Answer: 2⁸ = 256 grey levels. If upgraded to 12-bit, 2¹² = 4096 levels — finer discrimination of surface reflectance.

Common Mistakes

  • Saying 3 satellites are enough for GPS fix: 3 satellites give a 2D fix only. A 4th satellite is essential for 3D position and to resolve the receiver clock error — always state 4 for complete GATE answers.
  • Confusing spatial and spectral resolution: Spatial = pixel size (smaller pixel = finer spatial resolution). Spectral = number/width of bands (more/narrower bands = finer spectral resolution). Students often mix these up.
  • Assuming RADAR is passive: RADAR is an active system — it emits its own microwave pulses. Only optical sensors (Landsat, SPOT, IRS) are passive.
  • Ignoring prism constant in EDM: The prism (retro-reflector) introduces an optical path offset (typically −30 mm to −40 mm). This must be entered into the Total Station before measurement — otherwise all distances are systematically in error.
  • Confusing DEM with DSM: DEM (Digital Elevation Model) represents bare ground elevation. DSM (Digital Surface Model) represents the top surface including buildings and vegetation. LiDAR can produce both by filtering point returns.

Frequently Asked Questions

What are the three segments of the GPS system?

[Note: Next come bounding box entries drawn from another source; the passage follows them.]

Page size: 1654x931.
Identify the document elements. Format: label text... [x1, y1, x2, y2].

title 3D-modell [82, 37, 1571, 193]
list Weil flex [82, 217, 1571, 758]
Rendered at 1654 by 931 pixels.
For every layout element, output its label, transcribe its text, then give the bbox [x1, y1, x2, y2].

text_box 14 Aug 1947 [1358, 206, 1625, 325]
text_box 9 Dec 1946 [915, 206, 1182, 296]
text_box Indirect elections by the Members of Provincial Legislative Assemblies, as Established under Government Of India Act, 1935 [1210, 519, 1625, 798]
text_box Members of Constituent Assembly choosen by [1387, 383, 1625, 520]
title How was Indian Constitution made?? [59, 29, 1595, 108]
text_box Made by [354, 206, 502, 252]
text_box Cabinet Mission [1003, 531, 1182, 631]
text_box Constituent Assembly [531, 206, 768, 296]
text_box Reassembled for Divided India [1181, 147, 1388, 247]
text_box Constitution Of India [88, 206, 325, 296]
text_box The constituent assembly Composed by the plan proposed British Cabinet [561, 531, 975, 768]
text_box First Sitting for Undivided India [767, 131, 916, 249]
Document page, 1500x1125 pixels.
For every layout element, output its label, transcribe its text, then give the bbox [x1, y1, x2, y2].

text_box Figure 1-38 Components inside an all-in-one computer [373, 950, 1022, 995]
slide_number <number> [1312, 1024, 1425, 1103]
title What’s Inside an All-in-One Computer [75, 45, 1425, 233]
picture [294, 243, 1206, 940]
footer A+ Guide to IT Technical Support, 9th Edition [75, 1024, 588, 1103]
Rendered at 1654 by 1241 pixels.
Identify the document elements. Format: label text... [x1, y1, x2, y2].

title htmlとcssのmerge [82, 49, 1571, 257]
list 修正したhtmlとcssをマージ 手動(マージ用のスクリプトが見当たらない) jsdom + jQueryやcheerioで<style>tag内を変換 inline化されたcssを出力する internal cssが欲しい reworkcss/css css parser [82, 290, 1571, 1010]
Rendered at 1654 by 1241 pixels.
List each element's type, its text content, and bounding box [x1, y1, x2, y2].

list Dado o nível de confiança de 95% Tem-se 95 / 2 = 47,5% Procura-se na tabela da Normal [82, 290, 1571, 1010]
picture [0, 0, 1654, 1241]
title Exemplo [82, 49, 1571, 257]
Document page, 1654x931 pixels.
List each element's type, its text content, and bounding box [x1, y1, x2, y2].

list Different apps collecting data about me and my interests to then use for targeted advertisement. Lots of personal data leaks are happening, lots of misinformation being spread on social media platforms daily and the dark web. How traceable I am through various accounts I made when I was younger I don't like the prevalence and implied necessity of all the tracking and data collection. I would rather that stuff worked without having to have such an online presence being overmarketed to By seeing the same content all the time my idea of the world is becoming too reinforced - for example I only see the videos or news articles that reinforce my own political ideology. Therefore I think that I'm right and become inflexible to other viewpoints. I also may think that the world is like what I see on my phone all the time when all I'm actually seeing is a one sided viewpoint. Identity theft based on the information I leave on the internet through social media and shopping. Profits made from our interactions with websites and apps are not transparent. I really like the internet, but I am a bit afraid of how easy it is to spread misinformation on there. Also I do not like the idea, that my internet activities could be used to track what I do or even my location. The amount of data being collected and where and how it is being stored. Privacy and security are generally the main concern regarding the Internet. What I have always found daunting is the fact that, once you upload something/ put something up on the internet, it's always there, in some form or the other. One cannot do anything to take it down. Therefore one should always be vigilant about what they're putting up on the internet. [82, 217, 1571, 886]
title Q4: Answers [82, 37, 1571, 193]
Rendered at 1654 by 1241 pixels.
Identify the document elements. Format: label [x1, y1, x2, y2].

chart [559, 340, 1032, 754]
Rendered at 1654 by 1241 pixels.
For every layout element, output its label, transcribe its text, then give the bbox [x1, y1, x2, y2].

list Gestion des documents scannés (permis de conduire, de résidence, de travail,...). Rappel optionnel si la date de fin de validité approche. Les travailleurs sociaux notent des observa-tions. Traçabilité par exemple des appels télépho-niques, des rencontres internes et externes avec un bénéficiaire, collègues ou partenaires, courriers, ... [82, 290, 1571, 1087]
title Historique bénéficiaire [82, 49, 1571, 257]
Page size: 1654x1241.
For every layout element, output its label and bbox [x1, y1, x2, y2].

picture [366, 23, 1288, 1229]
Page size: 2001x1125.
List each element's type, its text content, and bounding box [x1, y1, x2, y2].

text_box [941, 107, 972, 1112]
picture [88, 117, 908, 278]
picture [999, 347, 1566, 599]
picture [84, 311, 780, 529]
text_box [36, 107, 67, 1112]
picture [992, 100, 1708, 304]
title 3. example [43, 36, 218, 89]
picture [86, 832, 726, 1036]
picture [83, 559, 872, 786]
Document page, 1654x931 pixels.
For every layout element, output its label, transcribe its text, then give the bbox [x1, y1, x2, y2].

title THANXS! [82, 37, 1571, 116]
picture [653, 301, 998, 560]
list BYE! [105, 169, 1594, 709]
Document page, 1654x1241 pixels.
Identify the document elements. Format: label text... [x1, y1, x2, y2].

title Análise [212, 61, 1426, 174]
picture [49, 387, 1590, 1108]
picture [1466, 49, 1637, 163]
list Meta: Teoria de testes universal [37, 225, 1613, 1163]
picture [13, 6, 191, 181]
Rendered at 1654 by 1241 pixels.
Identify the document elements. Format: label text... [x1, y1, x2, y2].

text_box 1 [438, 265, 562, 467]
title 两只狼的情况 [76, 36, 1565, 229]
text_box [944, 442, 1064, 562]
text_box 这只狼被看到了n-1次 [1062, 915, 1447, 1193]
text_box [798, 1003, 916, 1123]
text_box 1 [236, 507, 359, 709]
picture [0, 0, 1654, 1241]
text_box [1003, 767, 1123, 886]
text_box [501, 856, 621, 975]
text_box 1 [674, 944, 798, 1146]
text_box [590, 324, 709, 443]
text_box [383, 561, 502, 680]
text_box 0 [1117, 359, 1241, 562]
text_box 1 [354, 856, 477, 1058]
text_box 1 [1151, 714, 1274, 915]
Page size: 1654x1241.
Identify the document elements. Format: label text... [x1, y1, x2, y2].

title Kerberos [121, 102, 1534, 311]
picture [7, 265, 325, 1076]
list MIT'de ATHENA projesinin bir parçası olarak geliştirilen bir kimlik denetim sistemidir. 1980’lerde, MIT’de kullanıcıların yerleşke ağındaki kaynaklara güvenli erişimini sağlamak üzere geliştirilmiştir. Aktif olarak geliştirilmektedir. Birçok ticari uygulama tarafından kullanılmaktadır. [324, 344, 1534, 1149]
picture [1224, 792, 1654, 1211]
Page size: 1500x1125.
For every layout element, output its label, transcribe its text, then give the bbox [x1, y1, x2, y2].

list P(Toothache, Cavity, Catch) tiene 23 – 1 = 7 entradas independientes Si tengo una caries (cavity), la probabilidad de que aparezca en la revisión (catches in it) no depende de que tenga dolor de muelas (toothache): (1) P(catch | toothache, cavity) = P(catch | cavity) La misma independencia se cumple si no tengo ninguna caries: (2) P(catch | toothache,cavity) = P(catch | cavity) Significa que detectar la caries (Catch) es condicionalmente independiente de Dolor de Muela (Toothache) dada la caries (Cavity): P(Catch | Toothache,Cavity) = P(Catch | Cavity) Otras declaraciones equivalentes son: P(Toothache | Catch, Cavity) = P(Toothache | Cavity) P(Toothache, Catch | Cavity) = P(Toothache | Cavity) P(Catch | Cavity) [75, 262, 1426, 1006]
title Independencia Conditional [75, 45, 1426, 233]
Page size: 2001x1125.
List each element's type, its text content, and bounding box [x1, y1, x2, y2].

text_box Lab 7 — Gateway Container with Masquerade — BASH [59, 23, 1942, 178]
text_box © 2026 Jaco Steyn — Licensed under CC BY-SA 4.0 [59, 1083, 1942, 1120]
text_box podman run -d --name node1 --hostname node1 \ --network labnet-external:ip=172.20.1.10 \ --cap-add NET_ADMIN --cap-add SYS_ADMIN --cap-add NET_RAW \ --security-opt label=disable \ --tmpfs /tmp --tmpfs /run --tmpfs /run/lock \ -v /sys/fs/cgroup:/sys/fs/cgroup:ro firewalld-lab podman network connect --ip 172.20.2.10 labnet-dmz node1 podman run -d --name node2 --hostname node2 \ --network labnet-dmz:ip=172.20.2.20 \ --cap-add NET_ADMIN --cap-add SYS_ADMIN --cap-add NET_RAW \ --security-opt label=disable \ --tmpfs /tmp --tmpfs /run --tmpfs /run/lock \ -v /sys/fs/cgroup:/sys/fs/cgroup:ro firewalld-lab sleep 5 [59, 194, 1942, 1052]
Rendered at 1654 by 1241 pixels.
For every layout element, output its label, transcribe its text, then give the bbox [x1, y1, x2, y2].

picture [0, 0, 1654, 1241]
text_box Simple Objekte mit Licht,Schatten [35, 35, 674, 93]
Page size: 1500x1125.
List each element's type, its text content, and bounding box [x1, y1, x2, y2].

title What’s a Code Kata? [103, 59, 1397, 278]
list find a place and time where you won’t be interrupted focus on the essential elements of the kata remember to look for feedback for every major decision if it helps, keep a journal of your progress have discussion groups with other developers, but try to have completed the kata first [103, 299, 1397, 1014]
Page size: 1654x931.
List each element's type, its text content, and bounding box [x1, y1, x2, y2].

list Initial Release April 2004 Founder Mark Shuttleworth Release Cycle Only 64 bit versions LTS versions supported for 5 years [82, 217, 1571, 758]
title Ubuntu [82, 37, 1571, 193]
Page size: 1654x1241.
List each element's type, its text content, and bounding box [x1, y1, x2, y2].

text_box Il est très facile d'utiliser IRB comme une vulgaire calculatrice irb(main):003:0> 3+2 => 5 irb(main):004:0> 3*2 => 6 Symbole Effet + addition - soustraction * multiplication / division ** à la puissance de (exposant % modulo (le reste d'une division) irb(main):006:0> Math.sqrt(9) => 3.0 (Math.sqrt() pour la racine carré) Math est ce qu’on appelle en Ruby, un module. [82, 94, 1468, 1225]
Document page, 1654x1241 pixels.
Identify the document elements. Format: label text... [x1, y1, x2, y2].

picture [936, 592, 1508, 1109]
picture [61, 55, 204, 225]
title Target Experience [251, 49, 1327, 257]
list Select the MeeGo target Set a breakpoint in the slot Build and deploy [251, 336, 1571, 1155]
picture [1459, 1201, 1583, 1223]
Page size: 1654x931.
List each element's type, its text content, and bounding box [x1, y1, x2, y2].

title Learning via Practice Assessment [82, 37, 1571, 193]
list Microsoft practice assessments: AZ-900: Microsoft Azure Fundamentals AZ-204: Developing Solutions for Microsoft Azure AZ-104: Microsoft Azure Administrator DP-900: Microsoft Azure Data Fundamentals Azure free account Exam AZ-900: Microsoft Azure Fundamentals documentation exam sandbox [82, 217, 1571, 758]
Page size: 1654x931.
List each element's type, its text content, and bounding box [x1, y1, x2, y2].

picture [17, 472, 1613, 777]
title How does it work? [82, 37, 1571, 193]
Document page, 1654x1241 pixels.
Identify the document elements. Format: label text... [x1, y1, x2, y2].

Space segment (24 satellites at 20,200 km altitude), Control segment (Master Control Station + 5 monitor stations), User segment (GPS receivers). Minimum 4 satellites needed for 3D fix.

What is DGPS and how does it improve GPS accuracy?

A reference receiver at a known point computes GPS errors and broadcasts corrections. Standard GPS: ±15 m. DGPS: ±1–3 m. RTK (carrier phase): ±1–2 cm. DGPS eliminates common-mode errors (atmospheric, satellite clock, orbit) affecting both reference and rover.

What is the difference between active and passive remote sensing?

Passive sensors detect reflected sunlight or emitted thermal radiation (Landsat, SPOT, IRS). Active sensors emit their own energy and detect the return (RADAR, LiDAR). Active sensors work day/night and through clouds; passive sensors need sunlight and are affected by cloud cover.

What are the four types of resolution in remote sensing?

Spatial (pixel size), Spectral (number/width of bands), Radiometric (grey levels = 2^bit depth), Temporal (revisit frequency). Each measures a different aspect of sensor capability.